Moving Picture

The Roddick Interview

Vertigo is apparently the only film Kim Novak will promote - which is why the new, restored version being screened in Berlin will mean a rare outing for the star

I guess it should come as no surprise that you don't actually get to interview Kim Novak the way you might interview, say, PJ and Duncan.

So I'm sorry to say there'll be none of your "Kim Novak answered the door herself with a cup of coffee in her hand. 'Make yourself comfortable,' she said. 'I just need to add a little parsley to the ratatouille and I'll be right with you.'"

Of course, this would have been a little hard, since I live on the rain-drenched south coast of England, while Miss Novak currently resides on a 240-acre ranch in the equally rain-drenched Cascades area of southern Oregon with her husband of 20 years, Bob Malloy, a vet. A recent photograph in People magazine showed Miss Novak standing in her Oregon kitchen with a llama, and you don't get many of those in Brighton.

Also, of course, Miss Novak was - is still - a movie star, from that last generation of Hollywood actresses for whom the term actually meant something. She was - let's not forget it - a contemporary of Marilyn Monroe, though some seven years her junior.

"Marilyn was more obvious in her sexuality," says Tony Curtis, who worked with them both. "With Kim, it was more hidden."

But not completely. Take Vertigo - which, of course, you will be able to in its restored print, the screening of which will bring Miss Novak to Berlin next week.

Getting to her before that outing - since Vertigo is the only film she will go back onto the celebrity circuit to promote - is less straightforward. Her number is not listed, her publicist (because, yes, she may be living in splendid isolation but some things remain essential) is distinctly unwilling to patch through calls. Perhaps I might like to fax through some questions...?

At this stage, I'm beginning to formulate one of those fall-back pieces where you write 750 barbed, heavily facetious words about not interviewing someone. Then a strange thing happens. The setting is en stranger: one of those hotels rooms Somewhere In Europe. The minibar hums cheerily, but the television has none of those extra channels that make the sterile comfort more palatable.

One channel is, however, playing Pal Joey, Miss Novak's third most famous films, after Vertigo and The Man With the Golden Arm. And miracle of miracles, it is subtitled rather than dubbed, presumably because of the songs.

I start to watch it for the first time in perhaps 20 years, and suddenly there is the scene when Frank Sinatra first really comes on to Miss Novak. The whole premise of the film is that Joey (Sinatra) is irresistible to women, which was hard enough to take 20 years ago and impossible today. And Miss Novak's performance conveys just that.

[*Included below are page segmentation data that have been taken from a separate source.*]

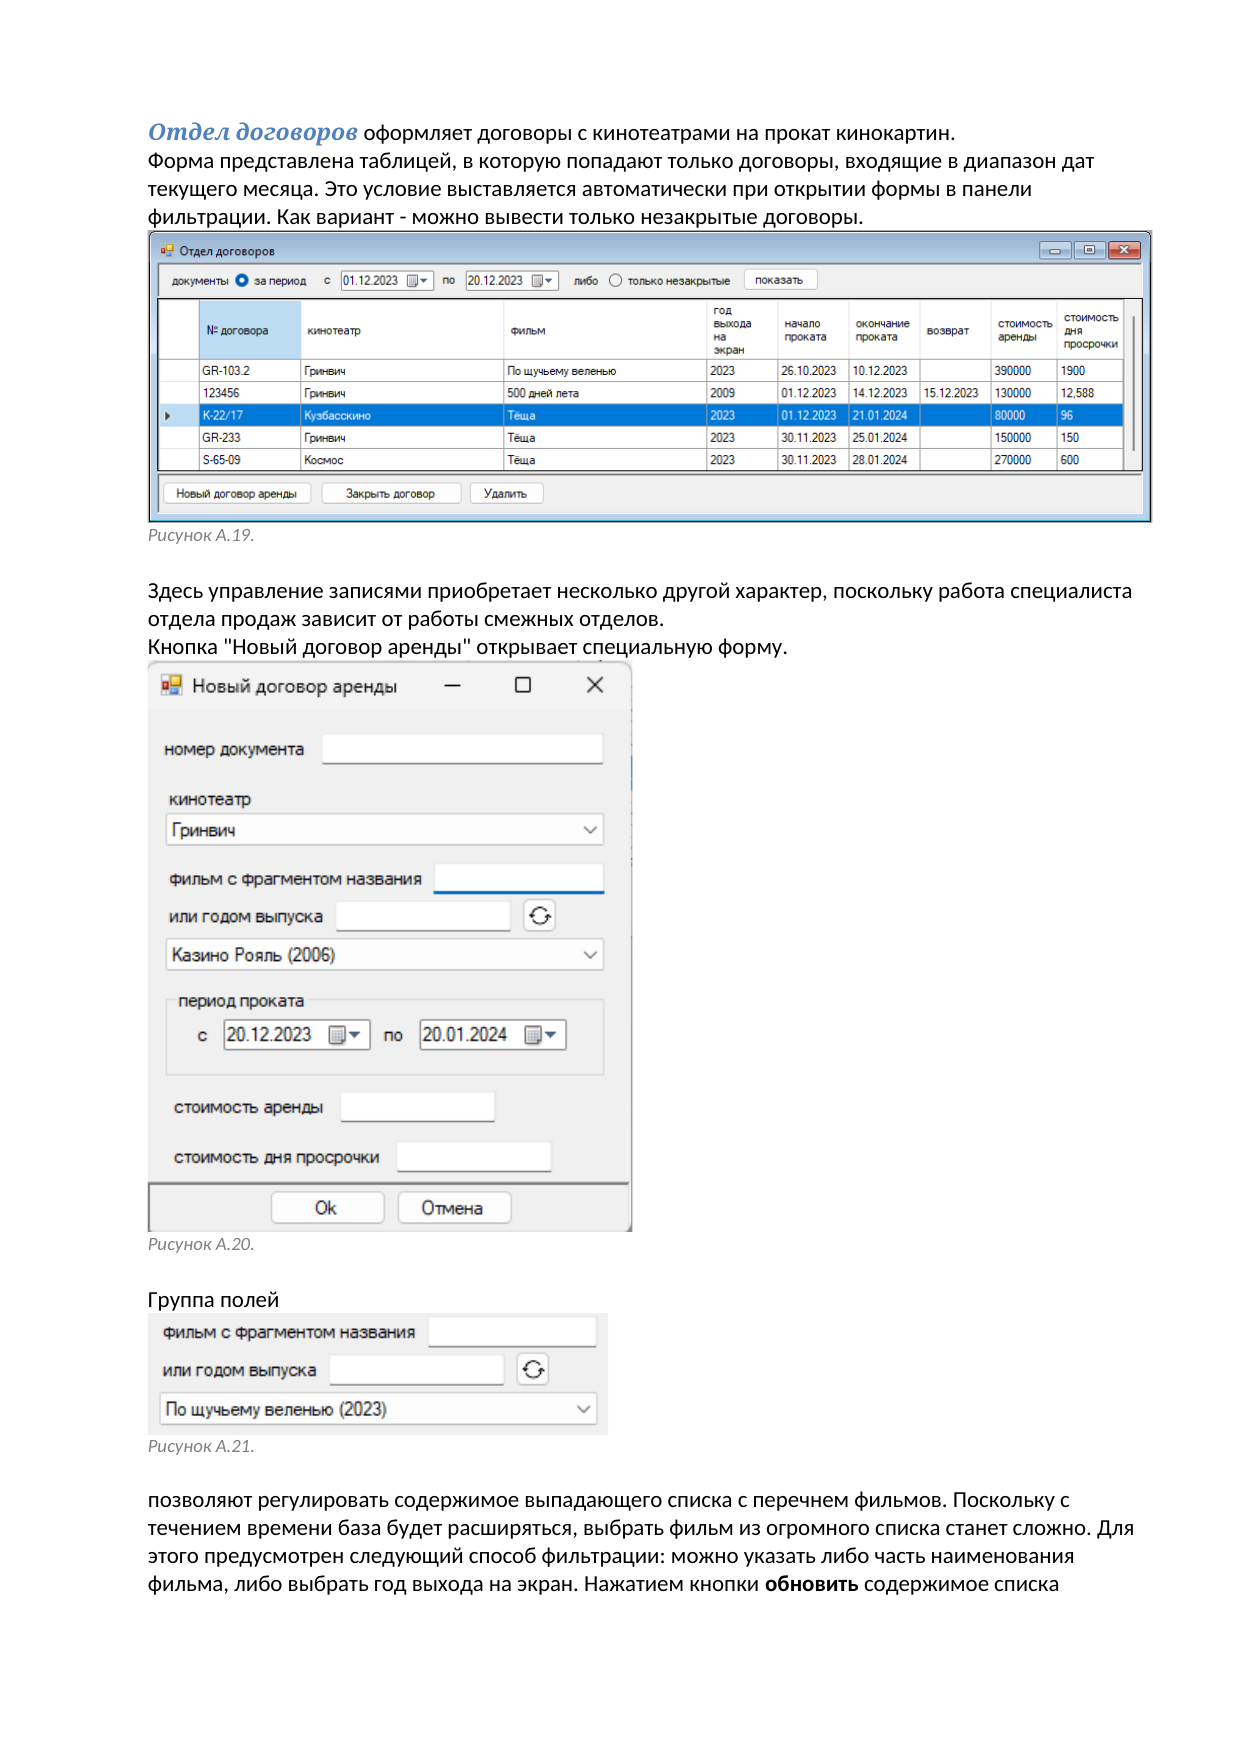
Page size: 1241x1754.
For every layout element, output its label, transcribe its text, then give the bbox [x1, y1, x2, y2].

picture [147, 230, 1153, 523]
text Рисунок А.21. [148, 1434, 1152, 1457]
picture [147, 660, 633, 1232]
text Рисунок А.19. [148, 523, 1152, 546]
text Группа полей [148, 1286, 1152, 1434]
text позволяют регулировать содержимое выпадающего списка с перечнем фильмов. Поскольку с течением времени база будет расширяться, выбрать фильм из огромного списка станет сложно. Для этого предусмотрен следующий способ фильтрации: можно указать либо часть наименования фильма, либо выбрать год выхода на экран. Нажатием кнопки обновить содержимое списка заполнится в соответствии с указанным фильтром. Поле с годом выпуска поддерживает диапазонные значения. [148, 1457, 1152, 1597]
text Рисунок А.20. [148, 1232, 1152, 1255]
text Отдел договоров оформляет договоры с кинотеатрами на прокат кинокартин. Форма представлена таблицей, в которую попадают только договоры, входящие в диапазон дат текущего месяца. Это условие выставляется автоматически при открытии формы в панели фильтрации. Как вариант - можно вывести только незакрытые договоры. [148, 118, 1152, 230]
picture [147, 1313, 609, 1435]
text Здесь управление записями приобретает несколько другой характер, поскольку работа специалиста отдела продаж зависит от работы смежных отделов. Кнопка "Новый договор аренды" открывает специальную форму. [148, 576, 1152, 660]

I am, however, watching the scene knowing something I didn't know 20 years ago: that Miss Novak had a brief affair with Sinatra and that Pal Joey was made after its acrimonious end. Sinatra was apparently at his most arrogant, missing rehearsals and generally behaving as though he were a more successful version of Joey. Watch the scene knowing all that and Miss Novak's performance - her body language - is quite extraordinary. It is almost modernist: the wishy-washy screenplay says one thing - "Gee, Frankie, you're so cute" - while Miss Novak herself effortlessly conveys the opposite. The tension is fascinating.

All your notions of a facetious piece evaporate and, as if by some kind of divine reward, so do the obstacles.

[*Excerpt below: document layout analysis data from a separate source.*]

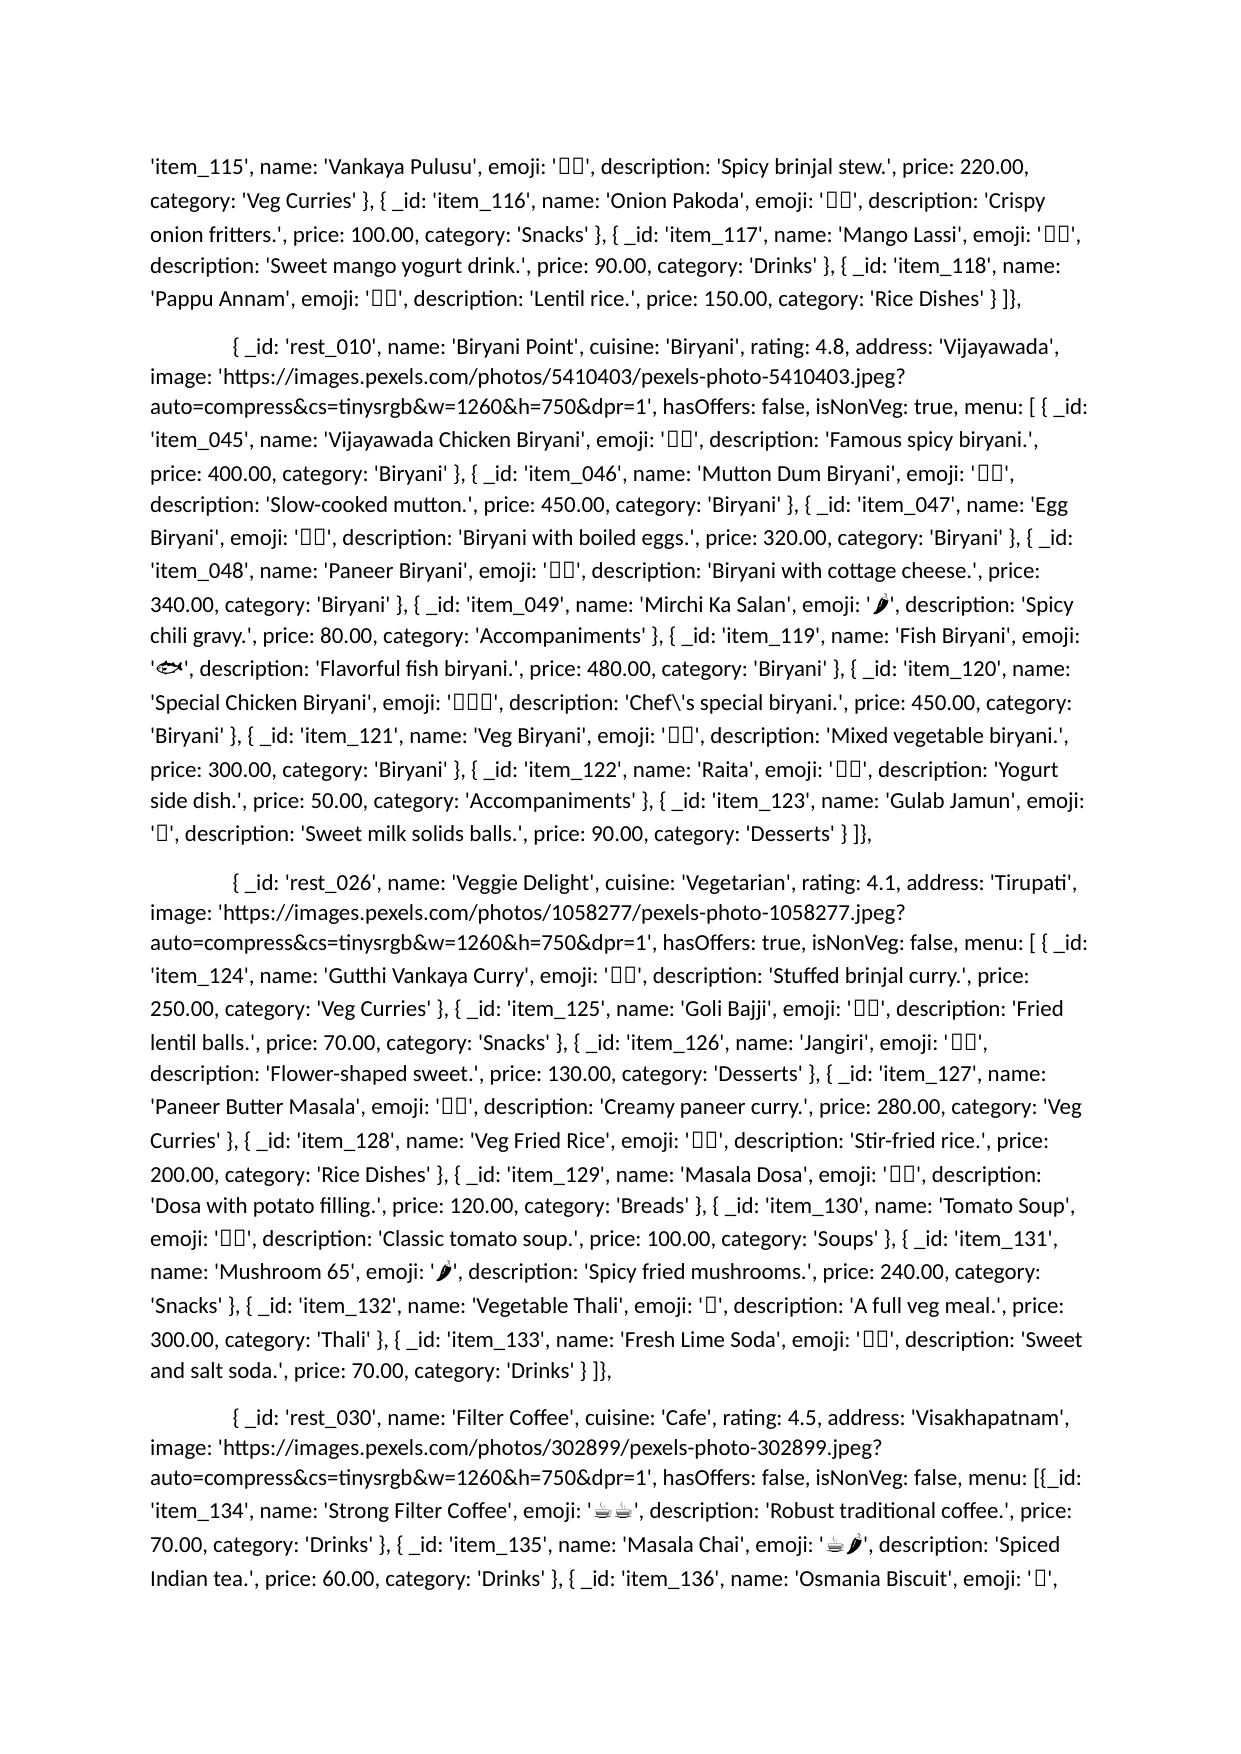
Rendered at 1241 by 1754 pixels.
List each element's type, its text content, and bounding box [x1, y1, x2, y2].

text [150, 150, 1090, 313]
text { _id: 'rest_010', name: 'Biryani Point', cuisine: 'Biryani', rating: 4.8, address: 'Vijayawada', image: 'https://images.pexels.com/photos/5410403/pexels-photo-5410403.jpeg?auto=compress&cs=tinysrgb&w=1260&h=750&dpr=1', hasOffers: false, isNonVeg: true, menu: [ { _id: 'item_045', name: 'Vijayawada Chicken Biryani', emoji: '🍚🍗', description: 'Famous spicy biryani.', price: 400.00, category: 'Biryani' }, { _id: 'item_046', name: 'Mutton Dum Biryani', emoji: '🍚🐑', description: 'Slow-cooked mutton.', price: 450.00, category: 'Biryani' }, { _id: 'item_047', name: 'Egg Biryani', emoji: '🍚🥚', description: 'Biryani with boiled eggs.', price: 320.00, category: 'Biryani' }, { _id: 'item_048', name: 'Paneer Biryani', emoji: '🍚🧀', description: 'Biryani with cottage cheese.', price: 340.00, category: 'Biryani' }, { _id: 'item_049', name: 'Mirchi Ka Salan', emoji: '🌶️🥣', description: 'Spicy chili gravy.', price: 80.00, category: 'Accompaniments' }, { _id: 'item_119', name: 'Fish Biryani', emoji: '🍚🐟', description: 'Flavorful fish biryani.', price: 480.00, category: 'Biryani' }, { _id: 'item_120', name: 'Special Chicken Biryani', emoji: '🌟🍚🍗', description: 'Chef\'s special biryani.', price: 450.00, category: 'Biryani' }, { _id: 'item_121', name: 'Veg Biryani', emoji: '🍚🥕', description: 'Mixed vegetable biryani.', price: 300.00, category: 'Biryani' }, { _id: 'item_122', name: 'Raita', emoji: '🥣🥒', description: 'Yogurt side dish.', price: 50.00, category: 'Accompaniments' }, { _id: 'item_123', name: 'Gulab Jamun', emoji: '🍮', description: 'Sweet milk solids balls.', price: 90.00, category: 'Desserts' } ]}, [150, 332, 1090, 848]
text { _id: 'rest_026', name: 'Veggie Delight', cuisine: 'Vegetarian', rating: 4.1, address: 'Tirupati', image: 'https://images.pexels.com/photos/1058277/pexels-photo-1058277.jpeg?auto=compress&cs=tinysrgb&w=1260&h=750&dpr=1', hasOffers: true, isNonVeg: false, menu: [ { _id: 'item_124', name: 'Gutthi Vankaya Curry', emoji: '🍆🥘', description: 'Stuffed brinjal curry.', price: 250.00, category: 'Veg Curries' }, { _id: 'item_125', name: 'Goli Bajji', emoji: '🥟🧅', description: 'Fried lentil balls.', price: 70.00, category: 'Snacks' }, { _id: 'item_126', name: 'Jangiri', emoji: '🌸🍯', description: 'Flower-shaped sweet.', price: 130.00, category: 'Desserts' }, { _id: 'item_127', name: 'Paneer Butter Masala', emoji: '🧀🧈', description: 'Creamy paneer curry.', price: 280.00, category: 'Veg Curries' }, { _id: 'item_128', name: 'Veg Fried Rice', emoji: '🍚🥕', description: 'Stir-fried rice.', price: 200.00, category: 'Rice Dishes' }, { _id: 'item_129', name: 'Masala Dosa', emoji: '🥞🥔', description: 'Dosa with potato filling.', price: 120.00, category: 'Breads' }, { _id: 'item_130', name: 'Tomato Soup', emoji: '🥣🍅', description: 'Classic tomato soup.', price: 100.00, category: 'Soups' }, { _id: 'item_131', name: 'Mushroom 65', emoji: '🍄🌶️', description: 'Spicy fried mushrooms.', price: 240.00, category: 'Snacks' }, { _id: 'item_132', name: 'Vegetable Thali', emoji: '🍛', description: 'A full veg meal.', price: 300.00, category: 'Thali' }, { _id: 'item_133', name: 'Fresh Lime Soda', emoji: '🍋🥤', description: 'Sweet and salt soda.', price: 70.00, category: 'Drinks' } ]}, [150, 868, 1090, 1384]
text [150, 1403, 1090, 1593]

Since she officially retired in the late 60s - "I left Hollywood to keep from stagnating," she says now; "I needed to explore and expand my own interests and get to know who I was and what I wanted" - Miss Novak has returned to the screen a mere five times, most recently in Liebestraum, the film Mike Figgis made before he got hot with Leaving Las Vegas.

"I never wanted to lose contact with acting and the public," she explains, "so on occasions I accepted a cameo in film and even television to keep up with the times and so as not to be forgotten. I wanted to show that I was still alive and well and available for the right project."

But Vertigo remains the peak of her career and the single most glowing memory she has of Hollywood. "Working with Mr Hitchcock was an incredible opportunity for me to learn discipline and good judgement from a great director," she says. "He taught me how to depend on myself and get in touch with my deepest feelings to create my own reality of Madeleine and Judy."

And her answer to the next question - whether she thinks it was harder for a woman in Hollywood under the all-embracing, all-smothering studio system than it is today, in the age of actress/ producers and $12-million paychecks - makes it clear that the experience of Vertigo was close to unique, at any rate in an industry that whisked her away from suburban Chicago when she won the Miss Deepfreeze competition sponsored by Thor refrigerators, and turned her into one of the very last of Tinseltown's glamour-girl commodities.

"In some ways," she says, "I do believe it was harder for a woman in those days. Very few people really listened or cared about what you thought or had to say, so the interpretation of a female role was usually seen from a man's perspective.

"Today, women are allowed to express their female and male sides, allowed their own voice and to contribute a more honest point of view in portrayals as well as decision-making."